* STATED EXERCISE: Rewrite all the entries below as a JSON list of strings, with one string per line and no strings for blank lines. Leave the pictures out.

Records
_ _ _ _

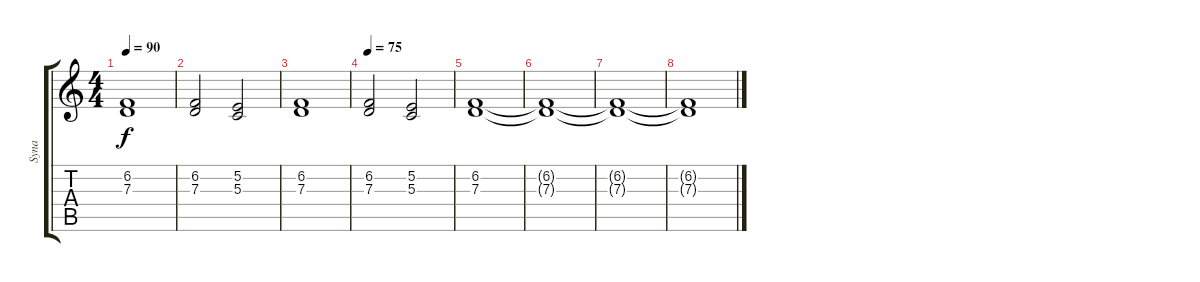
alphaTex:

\track ("Syna" "Syna") {instrument drawbarorgan}
\staff {score tabs}
\tuning (E4 B3 G3 D3 A2 D2) {hide}
\ts (4 4)
\tempo 90
\clef g2
\ks c
(6.2 7.3).1{dy f} |
(6.2 7.3).2 (5.2 5.3).2 |
(6.2 7.3).1 |
\tempo 75
(6.2 7.3).2 (5.2 5.3).2 |
(6.2 7.3).1{volume 7} |
(6.2{t} 7.3{t}).1 |
(6.2{t} 7.3{t}).1{volume 0} |
(6.2{t} 7.3{t}).1
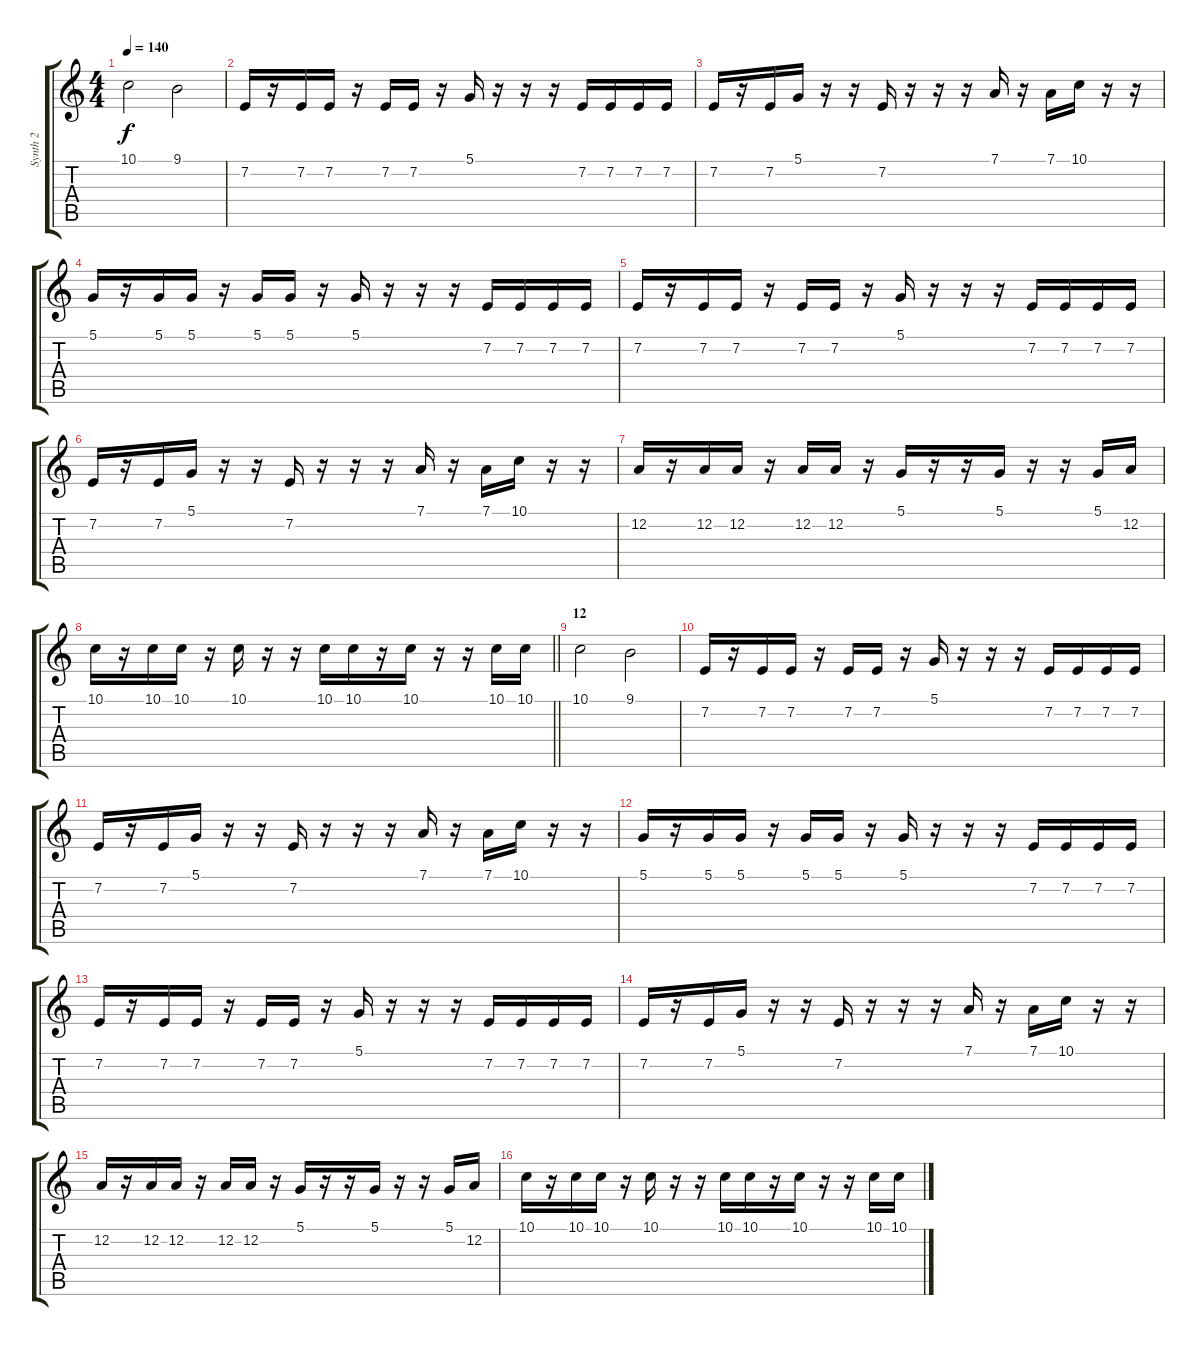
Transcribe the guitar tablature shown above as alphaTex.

\track ("Synth 2" "Synth 2") {instrument stringensemble1}
\staff {score tabs}
\tuning (D4 A3 F3 C3 G2 C2) {hide}
\ts (4 4)
\tempo 140
\clef g2
\ks c
10.1.2{dy f} 9.1.2 |
7.2.16{instrument electricpiano1} r.16 7.2.16 7.2.16 r.16 7.2.16 7.2.16 r.16 5.1.16 r.16 r.16 r.16 7.2.16 7.2.16 7.2.16 7.2.16 |
7.2.16 r.16 7.2.16 5.1.16 r.16 r.16 7.2.16 r.16 r.16 r.16 7.1.16 r.16 7.1.16 10.1.16 r.16 r.16 |
5.1.16{instrument electricpiano1} r.16 5.1.16 5.1.16 r.16 5.1.16 5.1.16 r.16 5.1.16 r.16 r.16 r.16 7.2.16 7.2.16 7.2.16 7.2.16 |
7.2.16{instrument electricpiano1} r.16 7.2.16 7.2.16 r.16 7.2.16 7.2.16 r.16 5.1.16 r.16 r.16 r.16 7.2.16 7.2.16 7.2.16 7.2.16 |
7.2.16 r.16 7.2.16 5.1.16 r.16 r.16 7.2.16 r.16 r.16 r.16 7.1.16 r.16 7.1.16 10.1.16 r.16 r.16 |
12.2.16{instrument electricpiano1} r.16 12.2.16 12.2.16 r.16 12.2.16 12.2.16 r.16 5.1.16 r.16 r.16 5.1.16 r.16 r.16 5.1.16 12.2.16 |
\barLineRight lightlight
10.1.16{instrument electricpiano1} r.16 10.1.16 10.1.16 r.16 10.1.16 r.16 r.16 10.1.16 10.1.16 r.16 10.1.16 r.16 r.16 10.1.16 10.1.16 |
\section ("" "12")
10.1.2{volume 7} 9.1.2 |
7.2.16{volume 8 instrument electricpiano1} r.16 7.2.16 7.2.16 r.16 7.2.16 7.2.16 r.16 5.1.16 r.16 r.16 r.16 7.2.16 7.2.16 7.2.16 7.2.16 |
7.2.16 r.16 7.2.16 5.1.16 r.16 r.16 7.2.16 r.16 r.16 r.16 7.1.16 r.16 7.1.16 10.1.16 r.16 r.16 |
5.1.16{instrument electricpiano1} r.16 5.1.16 5.1.16 r.16 5.1.16 5.1.16 r.16 5.1.16 r.16 r.16 r.16 7.2.16 7.2.16 7.2.16 7.2.16 |
7.2.16{instrument electricpiano1} r.16 7.2.16 7.2.16 r.16 7.2.16 7.2.16 r.16 5.1.16 r.16 r.16 r.16 7.2.16 7.2.16 7.2.16 7.2.16 |
7.2.16 r.16 7.2.16 5.1.16 r.16 r.16 7.2.16 r.16 r.16 r.16 7.1.16 r.16 7.1.16 10.1.16 r.16 r.16 |
12.2.16{instrument electricpiano1} r.16 12.2.16 12.2.16 r.16 12.2.16 12.2.16 r.16 5.1.16 r.16 r.16 5.1.16 r.16 r.16 5.1.16 12.2.16 |
10.1.16{instrument electricpiano1} r.16 10.1.16 10.1.16 r.16 10.1.16 r.16 r.16 10.1.16 10.1.16 r.16 10.1.16 r.16 r.16 10.1.16 10.1.16
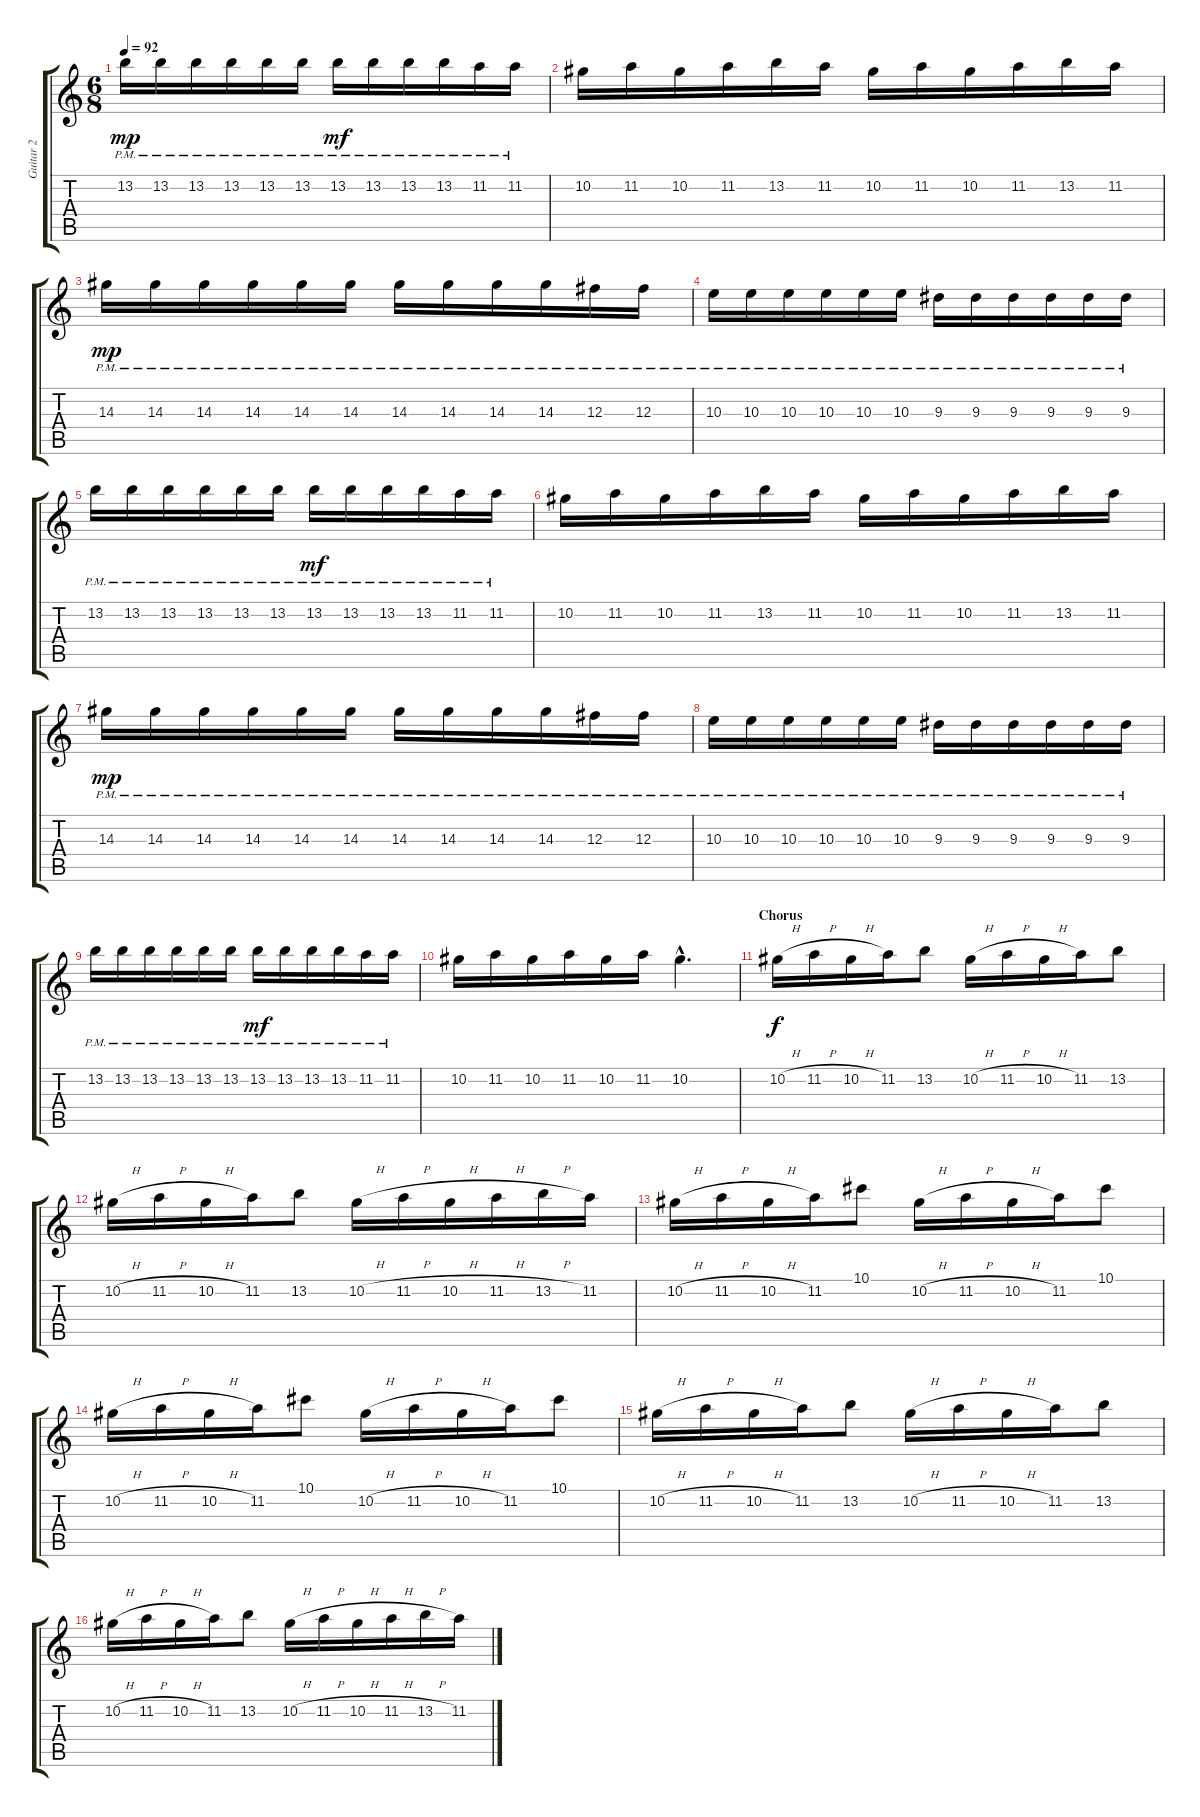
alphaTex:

\track ("Guitar 2" "Guitar 2") {instrument distortionguitar}
\staff {score tabs}
\tuning (Eb4 Bb3 Gb3 Db3 Ab2 Db2) {hide}
\ts (6 8)
\tempo 92
\clef g2
\ks c
13.2{pm}.16{dy mp} 13.2{pm}.16 13.2{pm}.16 13.2{pm}.16 13.2{pm}.16 13.2{pm}.16 13.2{pm}.16{dy mf} 13.2{pm}.16 13.2{pm}.16 13.2{pm}.16 11.2{pm}.16 11.2{pm}.16 |
10.2.16 11.2.16 10.2.16 11.2.16 13.2.16 11.2.16 10.2.16 11.2.16 10.2.16 11.2.16 13.2.16 11.2.16 |
14.3{pm}.16{dy mp} 14.3{pm}.16 14.3{pm}.16 14.3{pm}.16 14.3{pm}.16 14.3{pm}.16 14.3{pm}.16 14.3{pm}.16 14.3{pm}.16 14.3{pm}.16 12.3{pm}.16 12.3{pm}.16 |
10.3{pm}.16 10.3{pm}.16 10.3{pm}.16 10.3{pm}.16 10.3{pm}.16 10.3{pm}.16 9.3{pm}.16 9.3{pm}.16 9.3{pm}.16 9.3{pm}.16 9.3{pm}.16 9.3{pm}.16 |
13.2{pm}.16 13.2{pm}.16 13.2{pm}.16 13.2{pm}.16 13.2{pm}.16 13.2{pm}.16 13.2{pm}.16{dy mf} 13.2{pm}.16 13.2{pm}.16 13.2{pm}.16 11.2{pm}.16 11.2{pm}.16 |
10.2.16 11.2.16 10.2.16 11.2.16 13.2.16 11.2.16 10.2.16 11.2.16 10.2.16 11.2.16 13.2.16 11.2.16 |
14.3{pm}.16{dy mp} 14.3{pm}.16 14.3{pm}.16 14.3{pm}.16 14.3{pm}.16 14.3{pm}.16 14.3{pm}.16 14.3{pm}.16 14.3{pm}.16 14.3{pm}.16 12.3{pm}.16 12.3{pm}.16 |
10.3{pm}.16 10.3{pm}.16 10.3{pm}.16 10.3{pm}.16 10.3{pm}.16 10.3{pm}.16 9.3{pm}.16 9.3{pm}.16 9.3{pm}.16 9.3{pm}.16 9.3{pm}.16 9.3{pm}.16 |
13.2{pm}.16 13.2{pm}.16 13.2{pm}.16 13.2{pm}.16 13.2{pm}.16 13.2{pm}.16 13.2{pm}.16{dy mf} 13.2{pm}.16 13.2{pm}.16 13.2{pm}.16 11.2{pm}.16 11.2{pm}.16 |
10.2.16 11.2.16 10.2.16 11.2.16 10.2.16 11.2.16 10.2{hac}.4{d} |
\section ("" "Chorus")
10.2{h}.16{dy f} 11.2{h}.16 10.2{h}.16 11.2.16 13.2.8 10.2{h}.16 11.2{h}.16 10.2{h}.16 11.2.16 13.2.8 |
10.2{h}.16 11.2{h}.16 10.2{h}.16 11.2.16 13.2.8 10.2{h}.16 11.2{h}.16 10.2{h}.16 11.2{h}.16 13.2{h}.16 11.2.16 |
10.2{h}.16 11.2{h}.16 10.2{h}.16 11.2.16 10.1.8 10.2{h}.16 11.2{h}.16 10.2{h}.16 11.2.16 10.1.8 |
10.2{h}.16 11.2{h}.16 10.2{h}.16 11.2.16 10.1.8 10.2{h}.16 11.2{h}.16 10.2{h}.16 11.2.16 10.1.8 |
10.2{h}.16 11.2{h}.16 10.2{h}.16 11.2.16 13.2.8 10.2{h}.16 11.2{h}.16 10.2{h}.16 11.2.16 13.2.8 |
10.2{h}.16 11.2{h}.16 10.2{h}.16 11.2.16 13.2.8 10.2{h}.16 11.2{h}.16 10.2{h}.16 11.2{h}.16 13.2{h}.16 11.2.16
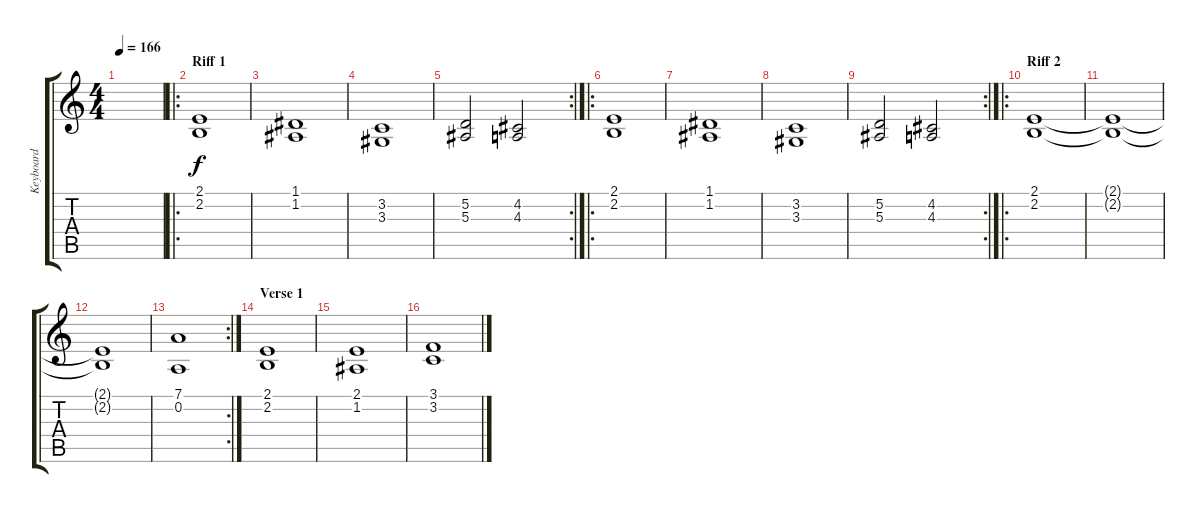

_ _ _ _

* RESULT FOR THIS TASK:
[
  "alphaTex:",
  "\\track (\"Syna\" \"Syna\") {instrument drawbarorgan}",
  "\\staff {score tabs}",
  "\\tuning (E4 B3 G3 D3 A2 D2) {hide}",
  "\\ts (4 4)",
  "\\tempo 90",
  "\\clef g2",
  "\\ks c",
  "(6.2 7.3).1{dy f} |",
  "(6.2 7.3).2 (5.2 5.3).2 |",
  "(6.2 7.3).1 |",
  "\\tempo 75",
  "(6.2 7.3).2 (5.2 5.3).2 |",
  "(6.2 7.3).1{volume 7} |",
  "(6.2{t} 7.3{t}).1 |",
  "(6.2{t} 7.3{t}).1{volume 0} |",
  "(6.2{t} 7.3{t}).1",
  "Transcribe the guitar tablature shown above as alphaTex.",
  "\\track (\"Synth 2\" \"Synth 2\") {instrument stringensemble1}",
  "\\staff {score tabs}",
  "\\tuning (D4 A3 F3 C3 G2 C2) {hide}",
  "\\ts (4 4)",
  "\\tempo 140",
  "\\clef g2",
  "\\ks c",
  "10.1.2{dy f} 9.1.2 |",
  "7.2.16{instrument electricpiano1} r.16 7.2.16 7.2.16 r.16 7.2.16 7.2.16 r.16 5.1.16 r.16 r.16 r.16 7.2.16 7.2.16 7.2.16 7.2.16 |",
  "7.2.16 r.16 7.2.16 5.1.16 r.16 r.16 7.2.16 r.16 r.16 r.16 7.1.16 r.16 7.1.16 10.1.16 r.16 r.16 |",
  "5.1.16{instrument electricpiano1} r.16 5.1.16 5.1.16 r.16 5.1.16 5.1.16 r.16 5.1.16 r.16 r.16 r.16 7.2.16 7.2.16 7.2.16 7.2.16 |",
  "7.2.16{instrument electricpiano1} r.16 7.2.16 7.2.16 r.16 7.2.16 7.2.16 r.16 5.1.16 r.16 r.16 r.16 7.2.16 7.2.16 7.2.16 7.2.16 |",
  "7.2.16 r.16 7.2.16 5.1.16 r.16 r.16 7.2.16 r.16 r.16 r.16 7.1.16 r.16 7.1.16 10.1.16 r.16 r.16 |",
  "12.2.16{instrument electricpiano1} r.16 12.2.16 12.2.16 r.16 12.2.16 12.2.16 r.16 5.1.16 r.16 r.16 5.1.16 r.16 r.16 5.1.16 12.2.16 |",
  "\\barLineRight lightlight",
  "10.1.16{instrument electricpiano1} r.16 10.1.16 10.1.16 r.16 10.1.16 r.16 r.16 10.1.16 10.1.16 r.16 10.1.16 r.16 r.16 10.1.16 10.1.16 |",
  "\\section (\"\" \"12\")",
  "10.1.2{volume 7} 9.1.2 |",
  "7.2.16{volume 8 instrument electricpiano1} r.16 7.2.16 7.2.16 r.16 7.2.16 7.2.16 r.16 5.1.16 r.16 r.16 r.16 7.2.16 7.2.16 7.2.16 7.2.16 |",
  "7.2.16 r.16 7.2.16 5.1.16 r.16 r.16 7.2.16 r.16 r.16 r.16 7.1.16 r.16 7.1.16 10.1.16 r.16 r.16 |",
  "5.1.16{instrument electricpiano1} r.16 5.1.16 5.1.16 r.16 5.1.16 5.1.16 r.16 5.1.16 r.16 r.16 r.16 7.2.16 7.2.16 7.2.16 7.2.16 |",
  "7.2.16{instrument electricpiano1} r.16 7.2.16 7.2.16 r.16 7.2.16 7.2.16 r.16 5.1.16 r.16 r.16 r.16 7.2.16 7.2.16 7.2.16 7.2.16 |",
  "7.2.16 r.16 7.2.16 5.1.16 r.16 r.16 7.2.16 r.16 r.16 r.16 7.1.16 r.16 7.1.16 10.1.16 r.16 r.16 |",
  "12.2.16{instrument electricpiano1} r.16 12.2.16 12.2.16 r.16 12.2.16 12.2.16 r.16 5.1.16 r.16 r.16 5.1.16 r.16 r.16 5.1.16 12.2.16 |",
  "10.1.16{instrument electricpiano1} r.16 10.1.16 10.1.16 r.16 10.1.16 r.16 r.16 10.1.16 10.1.16 r.16 10.1.16 r.16 r.16 10.1.16 10.1.16",
  "alphaTex:",
  "\\track (\"Guitar 2\" \"Guitar 2\") {instrument distortionguitar}",
  "\\staff {score tabs}",
  "\\tuning (Eb4 Bb3 Gb3 Db3 Ab2 Db2) {hide}",
  "\\ts (6 8)",
  "\\tempo 92",
  "\\clef g2",
  "\\ks c",
  "13.2{pm}.16{dy mp} 13.2{pm}.16 13.2{pm}.16 13.2{pm}.16 13.2{pm}.16 13.2{pm}.16 13.2{pm}.16{dy mf} 13.2{pm}.16 13.2{pm}.16 13.2{pm}.16 11.2{pm}.16 11.2{pm}.16 |",
  "10.2.16 11.2.16 10.2.16 11.2.16 13.2.16 11.2.16 10.2.16 11.2.16 10.2.16 11.2.16 13.2.16 11.2.16 |",
  "14.3{pm}.16{dy mp} 14.3{pm}.16 14.3{pm}.16 14.3{pm}.16 14.3{pm}.16 14.3{pm}.16 14.3{pm}.16 14.3{pm}.16 14.3{pm}.16 14.3{pm}.16 12.3{pm}.16 12.3{pm}.16 |",
  "10.3{pm}.16 10.3{pm}.16 10.3{pm}.16 10.3{pm}.16 10.3{pm}.16 10.3{pm}.16 9.3{pm}.16 9.3{pm}.16 9.3{pm}.16 9.3{pm}.16 9.3{pm}.16 9.3{pm}.16 |",
  "13.2{pm}.16 13.2{pm}.16 13.2{pm}.16 13.2{pm}.16 13.2{pm}.16 13.2{pm}.16 13.2{pm}.16{dy mf} 13.2{pm}.16 13.2{pm}.16 13.2{pm}.16 11.2{pm}.16 11.2{pm}.16 |",
  "10.2.16 11.2.16 10.2.16 11.2.16 13.2.16 11.2.16 10.2.16 11.2.16 10.2.16 11.2.16 13.2.16 11.2.16 |",
  "14.3{pm}.16{dy mp} 14.3{pm}.16 14.3{pm}.16 14.3{pm}.16 14.3{pm}.16 14.3{pm}.16 14.3{pm}.16 14.3{pm}.16 14.3{pm}.16 14.3{pm}.16 12.3{pm}.16 12.3{pm}.16 |",
  "10.3{pm}.16 10.3{pm}.16 10.3{pm}.16 10.3{pm}.16 10.3{pm}.16 10.3{pm}.16 9.3{pm}.16 9.3{pm}.16 9.3{pm}.16 9.3{pm}.16 9.3{pm}.16 9.3{pm}.16 |",
  "13.2{pm}.16 13.2{pm}.16 13.2{pm}.16 13.2{pm}.16 13.2{pm}.16 13.2{pm}.16 13.2{pm}.16{dy mf} 13.2{pm}.16 13.2{pm}.16 13.2{pm}.16 11.2{pm}.16 11.2{pm}.16 |",
  "10.2.16 11.2.16 10.2.16 11.2.16 10.2.16 11.2.16 10.2{hac}.4{d} |",
  "\\section (\"\" \"Chorus\")",
  "10.2{h}.16{dy f} 11.2{h}.16 10.2{h}.16 11.2.16 13.2.8 10.2{h}.16 11.2{h}.16 10.2{h}.16 11.2.16 13.2.8 |",
  "10.2{h}.16 11.2{h}.16 10.2{h}.16 11.2.16 13.2.8 10.2{h}.16 11.2{h}.16 10.2{h}.16 11.2{h}.16 13.2{h}.16 11.2.16 |",
  "10.2{h}.16 11.2{h}.16 10.2{h}.16 11.2.16 10.1.8 10.2{h}.16 11.2{h}.16 10.2{h}.16 11.2.16 10.1.8 |",
  "10.2{h}.16 11.2{h}.16 10.2{h}.16 11.2.16 10.1.8 10.2{h}.16 11.2{h}.16 10.2{h}.16 11.2.16 10.1.8 |",
  "10.2{h}.16 11.2{h}.16 10.2{h}.16 11.2.16 13.2.8 10.2{h}.16 11.2{h}.16 10.2{h}.16 11.2.16 13.2.8 |",
  "10.2{h}.16 11.2{h}.16 10.2{h}.16 11.2.16 13.2.8 10.2{h}.16 11.2{h}.16 10.2{h}.16 11.2{h}.16 13.2{h}.16 11.2.16"
]